• _SOURCE EXTRACT_
━━━━━━

Survival Guide to Language Pledge (From a Near-native Level/ Teaching Assistant Perspective)

Written by Subin Cho, (Middlebury College) Student Correspondent Middlebury School in China: Beijing, Spring 2018

Welcome to the survival guide to the language pledge! While you are excited about the study abroad, I am sure a lot of you have questions about the core system of CET program: language pledge. Language pledge refers to your promise made with the program (and yourself!) that you are going to use the applicable language only during your abroad.

Chinese Language Pledge

Chinese Language Pledge

While the language pledge is a very efficient tool for language improvement, there are naturally some concerns because of its intensity. Don`t worry! I am here for you. I would like to share some tips for coping with language pledge especially about mindset.

Just for some background information to explain my subtitle: I would like to let you know that I am a near-native level Chinese speaker who is currently studying abroad in Beijng, China.  The honorable title of “near-native Chinese speaker” is rewarded thanks to my time in China from the age of 9 to 17, where I attended local Chinese schools. In this program, I am currently taking classes in the host university and doing a credit-bearing internship.

Besides, I also served as a teaching assistant (Bilingual Assistant) in the School of Korean, Middlebury Summer Language School for Summer 2017. Middlebury Summer Language School also holds language pledge, and I was in the supervision position but not as a participant. My experiences gave me some insights about language pledge which I would like to share. Hope many of you find my tips are helpful!

 

1) “Rise and ask”, as much as possible.  

Buzz!  I understand this might look very tedious. Asking questions is one of the critical parts for academia, and I am sure a lot of you already know the importance of questioning.  However, asking something in foreign language, which you are not comfortable, has a totally different meaning.

Let me explain more: when you actually arrive to the spot, there are very possible situations regarding questioning. Let me give you a living example – me with English. Even though I did not have the pledge when I went to Middlebury College in 2015, since my English was still in primary level, I struggled a lot especially in daily life.

One day, I went to this local shop in the states to buy “toothpaste and soap”. I asked my American roommate about where should I buy these items, and she told me a word which also refers to “toothpaste and soap” – toiletries.

Like toiletries, there are some common words you use in daily life. However, if you think more, these are the practical words you only learn when you actually get to the spot. “Toothpaste and soap” and toiletries basically mean the same thing, and I am sure the clerks would understand if I said the former one. However, it would be problematic if someone shouted “toiletries” to me. Simply because I did not know the word “toiletries”.

Similarly, maybe you don’t know the language well enough to the point that you can understand these common words. You might even don’t know what you don’t know, like me with toiletries in 2015.  The process of explaining these unknowns are overwhelming. Once you are overwhelmed, the biggest enemy of language learning –fear— starts to enter.

The system of language pledge should be a booster of your language but not an obstacle. This is the exact time that you have to “rise and ask” as much as possible. Remember that teachers and staffs for the program understand your difficulties. They are great resources that you can reach out to clear out the confusions.

Language-wise, if you are in a situation that you are not feeling comfortable, you can reach out to the staffs and ask them the survival phrases useful for that specific situation, just like my roommate “enlightened” me. The staffs are very helpful and willing to help out but only you first reach out to them.

Once you have this “rise and ask” attitude set in mind – believe me, you will not only have great progress in language but also you will find yourself more empowered as a person.

━━━━━━

[Items drawn from a data source]
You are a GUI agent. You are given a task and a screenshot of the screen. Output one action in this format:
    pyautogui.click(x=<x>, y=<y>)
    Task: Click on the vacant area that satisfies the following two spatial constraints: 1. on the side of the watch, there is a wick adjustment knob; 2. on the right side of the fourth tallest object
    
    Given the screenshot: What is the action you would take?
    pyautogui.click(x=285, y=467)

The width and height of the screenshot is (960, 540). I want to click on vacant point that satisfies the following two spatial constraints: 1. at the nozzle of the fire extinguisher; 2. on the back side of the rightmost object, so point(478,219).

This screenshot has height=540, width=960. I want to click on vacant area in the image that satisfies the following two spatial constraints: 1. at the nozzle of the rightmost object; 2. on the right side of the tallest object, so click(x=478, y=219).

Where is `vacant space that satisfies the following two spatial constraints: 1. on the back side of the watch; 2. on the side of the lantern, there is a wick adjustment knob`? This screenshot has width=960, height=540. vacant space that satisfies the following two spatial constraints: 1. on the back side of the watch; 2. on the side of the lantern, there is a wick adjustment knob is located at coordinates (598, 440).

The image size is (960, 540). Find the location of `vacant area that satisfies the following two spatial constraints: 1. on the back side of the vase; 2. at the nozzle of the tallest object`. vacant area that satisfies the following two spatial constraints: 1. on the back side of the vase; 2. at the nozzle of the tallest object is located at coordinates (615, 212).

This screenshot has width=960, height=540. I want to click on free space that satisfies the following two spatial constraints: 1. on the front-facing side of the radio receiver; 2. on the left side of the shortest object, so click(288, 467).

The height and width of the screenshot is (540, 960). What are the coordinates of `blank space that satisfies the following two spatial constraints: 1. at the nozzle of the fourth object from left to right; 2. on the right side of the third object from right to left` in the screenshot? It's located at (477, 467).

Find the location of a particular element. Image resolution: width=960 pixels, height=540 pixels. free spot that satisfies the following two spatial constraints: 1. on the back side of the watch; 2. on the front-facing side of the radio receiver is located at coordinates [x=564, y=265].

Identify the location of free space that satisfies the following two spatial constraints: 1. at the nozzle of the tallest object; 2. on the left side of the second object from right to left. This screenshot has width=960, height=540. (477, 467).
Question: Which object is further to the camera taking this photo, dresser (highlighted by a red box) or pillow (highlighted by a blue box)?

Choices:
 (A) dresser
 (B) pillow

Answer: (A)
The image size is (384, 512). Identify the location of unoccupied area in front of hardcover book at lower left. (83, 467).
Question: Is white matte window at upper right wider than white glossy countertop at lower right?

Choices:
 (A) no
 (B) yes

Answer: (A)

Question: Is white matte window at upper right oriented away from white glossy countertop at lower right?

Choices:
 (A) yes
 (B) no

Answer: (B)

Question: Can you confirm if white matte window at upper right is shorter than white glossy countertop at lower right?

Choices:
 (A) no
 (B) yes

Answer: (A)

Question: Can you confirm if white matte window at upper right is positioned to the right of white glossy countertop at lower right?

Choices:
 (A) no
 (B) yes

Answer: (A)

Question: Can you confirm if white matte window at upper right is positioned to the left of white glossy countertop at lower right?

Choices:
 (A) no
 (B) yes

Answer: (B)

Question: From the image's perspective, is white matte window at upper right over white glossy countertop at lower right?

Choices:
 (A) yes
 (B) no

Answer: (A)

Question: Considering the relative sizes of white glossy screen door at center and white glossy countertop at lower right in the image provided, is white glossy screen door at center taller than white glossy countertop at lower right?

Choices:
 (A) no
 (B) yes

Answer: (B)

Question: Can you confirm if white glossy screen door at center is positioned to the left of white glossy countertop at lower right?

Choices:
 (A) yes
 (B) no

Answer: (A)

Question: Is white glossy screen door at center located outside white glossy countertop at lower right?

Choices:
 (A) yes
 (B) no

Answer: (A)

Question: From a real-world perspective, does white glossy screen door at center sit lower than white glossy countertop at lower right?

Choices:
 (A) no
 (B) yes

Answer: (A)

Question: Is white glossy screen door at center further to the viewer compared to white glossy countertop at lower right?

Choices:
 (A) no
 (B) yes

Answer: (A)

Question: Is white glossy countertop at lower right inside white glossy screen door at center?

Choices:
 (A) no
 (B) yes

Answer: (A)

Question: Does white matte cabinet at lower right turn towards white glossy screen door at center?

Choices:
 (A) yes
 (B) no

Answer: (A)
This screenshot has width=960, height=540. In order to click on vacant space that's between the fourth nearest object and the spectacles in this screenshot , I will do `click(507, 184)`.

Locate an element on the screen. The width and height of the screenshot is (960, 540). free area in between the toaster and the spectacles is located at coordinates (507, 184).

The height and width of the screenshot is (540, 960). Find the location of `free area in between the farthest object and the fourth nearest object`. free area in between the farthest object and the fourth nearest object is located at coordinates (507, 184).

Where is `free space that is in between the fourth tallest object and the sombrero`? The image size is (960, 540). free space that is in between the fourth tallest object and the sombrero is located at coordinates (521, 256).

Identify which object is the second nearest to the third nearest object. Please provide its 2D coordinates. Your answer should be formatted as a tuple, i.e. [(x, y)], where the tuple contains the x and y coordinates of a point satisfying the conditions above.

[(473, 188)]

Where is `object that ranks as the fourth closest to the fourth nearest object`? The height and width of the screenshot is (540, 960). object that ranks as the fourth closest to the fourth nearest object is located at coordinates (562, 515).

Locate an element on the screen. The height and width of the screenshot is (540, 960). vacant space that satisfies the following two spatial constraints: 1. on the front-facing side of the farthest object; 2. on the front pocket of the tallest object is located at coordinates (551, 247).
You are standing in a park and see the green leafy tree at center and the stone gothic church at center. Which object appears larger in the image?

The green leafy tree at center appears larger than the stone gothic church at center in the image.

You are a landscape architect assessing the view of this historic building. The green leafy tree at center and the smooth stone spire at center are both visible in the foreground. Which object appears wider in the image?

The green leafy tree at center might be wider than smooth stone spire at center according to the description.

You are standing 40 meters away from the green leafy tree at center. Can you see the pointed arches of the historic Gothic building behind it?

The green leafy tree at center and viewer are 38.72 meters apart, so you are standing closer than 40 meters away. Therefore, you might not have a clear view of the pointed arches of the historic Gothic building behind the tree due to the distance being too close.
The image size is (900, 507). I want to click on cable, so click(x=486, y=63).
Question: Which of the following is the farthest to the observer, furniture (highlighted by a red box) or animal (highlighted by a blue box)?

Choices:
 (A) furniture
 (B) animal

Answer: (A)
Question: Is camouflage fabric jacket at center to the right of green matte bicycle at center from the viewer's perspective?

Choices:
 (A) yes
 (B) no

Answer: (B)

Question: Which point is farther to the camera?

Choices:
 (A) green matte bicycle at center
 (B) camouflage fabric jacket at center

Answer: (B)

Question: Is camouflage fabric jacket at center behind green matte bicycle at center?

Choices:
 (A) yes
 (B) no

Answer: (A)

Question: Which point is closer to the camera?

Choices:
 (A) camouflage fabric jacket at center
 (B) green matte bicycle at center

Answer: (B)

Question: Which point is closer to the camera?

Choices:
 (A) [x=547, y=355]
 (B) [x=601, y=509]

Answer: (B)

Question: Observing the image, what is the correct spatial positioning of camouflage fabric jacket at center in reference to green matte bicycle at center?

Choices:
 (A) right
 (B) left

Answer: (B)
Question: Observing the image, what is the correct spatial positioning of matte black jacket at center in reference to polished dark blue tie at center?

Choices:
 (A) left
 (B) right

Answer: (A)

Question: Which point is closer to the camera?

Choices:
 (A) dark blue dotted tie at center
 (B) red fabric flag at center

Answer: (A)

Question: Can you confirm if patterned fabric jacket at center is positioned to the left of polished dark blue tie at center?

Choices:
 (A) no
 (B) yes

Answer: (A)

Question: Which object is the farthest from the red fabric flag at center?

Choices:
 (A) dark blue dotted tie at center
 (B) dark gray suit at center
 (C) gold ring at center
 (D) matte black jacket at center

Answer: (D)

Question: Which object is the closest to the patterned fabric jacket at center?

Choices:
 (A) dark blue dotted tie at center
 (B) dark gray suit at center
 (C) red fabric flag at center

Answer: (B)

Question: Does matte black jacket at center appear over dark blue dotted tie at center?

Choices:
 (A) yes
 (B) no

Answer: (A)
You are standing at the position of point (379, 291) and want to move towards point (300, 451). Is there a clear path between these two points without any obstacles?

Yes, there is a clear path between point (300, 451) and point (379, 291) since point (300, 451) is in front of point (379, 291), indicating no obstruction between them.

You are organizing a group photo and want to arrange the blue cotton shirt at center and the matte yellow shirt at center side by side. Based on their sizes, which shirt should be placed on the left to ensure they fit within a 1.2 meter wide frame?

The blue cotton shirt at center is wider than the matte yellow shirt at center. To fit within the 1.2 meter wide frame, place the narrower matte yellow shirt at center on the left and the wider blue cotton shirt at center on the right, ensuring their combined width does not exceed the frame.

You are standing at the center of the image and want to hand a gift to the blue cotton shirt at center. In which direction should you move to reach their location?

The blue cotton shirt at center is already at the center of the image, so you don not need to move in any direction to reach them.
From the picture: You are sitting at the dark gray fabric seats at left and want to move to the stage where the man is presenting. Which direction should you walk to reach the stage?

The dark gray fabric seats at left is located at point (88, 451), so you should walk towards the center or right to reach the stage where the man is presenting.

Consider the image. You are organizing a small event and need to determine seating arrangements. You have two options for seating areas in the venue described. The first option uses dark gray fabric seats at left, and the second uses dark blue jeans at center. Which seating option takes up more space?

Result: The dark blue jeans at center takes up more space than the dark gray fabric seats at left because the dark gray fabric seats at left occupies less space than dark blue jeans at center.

━━━━━━

• _EXERCISE INSTRUCTIONS_
1. Answer these questions about the language pledge guide:
(a) Between which ages did the writer live in China?
(b) In which school did the writer serve as a Bilingual Assistant in Summer 2017?
(c) What word did the writer's American roommate use for "toothpaste and soap"?
2. Retype the language pledge guide between "Welcome to the" and "especially about mindset.", inclusive.
3. Write what comes next in the language pledge guide, picking up after its final paragraph.

• _RESULTS IN ORDER_
1.
(a) From 9 to 17.
(b) The School of Korean, Middlebury Summer Language School.
(c) Toiletries.

2.
Welcome to the survival guide to the language pledge! While you are excited about the study abroad, I am sure a lot of you have questions about the core system of CET program: language pledge. Language pledge refers to your promise made with the program (and yourself!) that you are going to use the applicable language only during your abroad.

Chinese Language Pledge

Chinese Language Pledge

While the language pledge is a very efficient tool for language improvement, there are naturally some concerns because of its intensity. Don`t worry! I am here for you. I would like to share some tips for coping with language pledge especially about mindset.

3.
 

2) “Longevity”, the ultimate purpose of language pledge.

TA Badges for Middlebury Summer Language School

TA Badges for Middlebury Summer Language School

As I mentioned, I am currently doing a credit-bearing internship as a product management intern. A lot of staffs in my firm do not speak Chinese so there are lots of occasions when I have to communicate with them in English. To be clear, I am excused for speaking English in my internship, and I knew that I would have this non-Chinese environment.

However, I am concerned because I thought I was “missing out” the opportunities to improve my Chinese. As many of you expect, I also came to China expect my language “fly swiftly upward” (腾飞). I do not want to miss out anything.

I went to talk to our staff member. Ms. Christine Swanson, our assistant director of the program. During the conversation, she reminded me the one of the purposes of language pledge – longevity. The immersion is a choice. You might have similar situation such as me that you cannot help but to “break” the pledge for various reasons.

However, please do not feel bad. Remember that one of the important goals: to let you have the habit of using the language in your general life, even after you finish the program. Jumping among the languages might be your life after the program. For the period of studying abroad and also for the life afterward, try your best to respect the pledge but also keep the longevity in mind.

 

3) “Treat” yourself! Be mindful about your mental health.

I cannot emphasize this point of self-healing again and again. Before you come abroad, please initiate a routine to treat yourself so that you can pull through the academic environment, which could be very stressful.

I had this tip from my experience of serving as a teaching assistant (TA or bilingual assistant) in the School of Korean, Middlebury Summer Language School for Summer 2017. As I explained at the very top, Middlebury Summer Language School upholds language pledge as well. Thanks to this opportunity, I learned to cope with language pledge from a non-participant perspective.

For those who aren’t familiar with Middlebury Language School, let me give you a quick definition: Middlebury Summer Language School is one of the most renowned intensive language program with more than 100 years of history. As a TA, I got to experience not only positive aspects of language pledges – I saw my “students” (quotation marks because they are senior than me! I was a sophomore at that time.) are having unbelievable progress in Korean language.

For example, I had a student who started from Korean alphabets (beginner level). In the last, she accomplished to the point where she could write about a topic in 2 pages of MS word in detail and present about it entirely in Korean. From this experience, I observed how language pledge could let a person improve linguistically.

However, I also got to observe some of the very negative influences that language pledge could have to a student, or a human. If you are coming to abroad, and especially if you are in the beginner level, I strongly recommend you to have a list of activities you can treat yourself.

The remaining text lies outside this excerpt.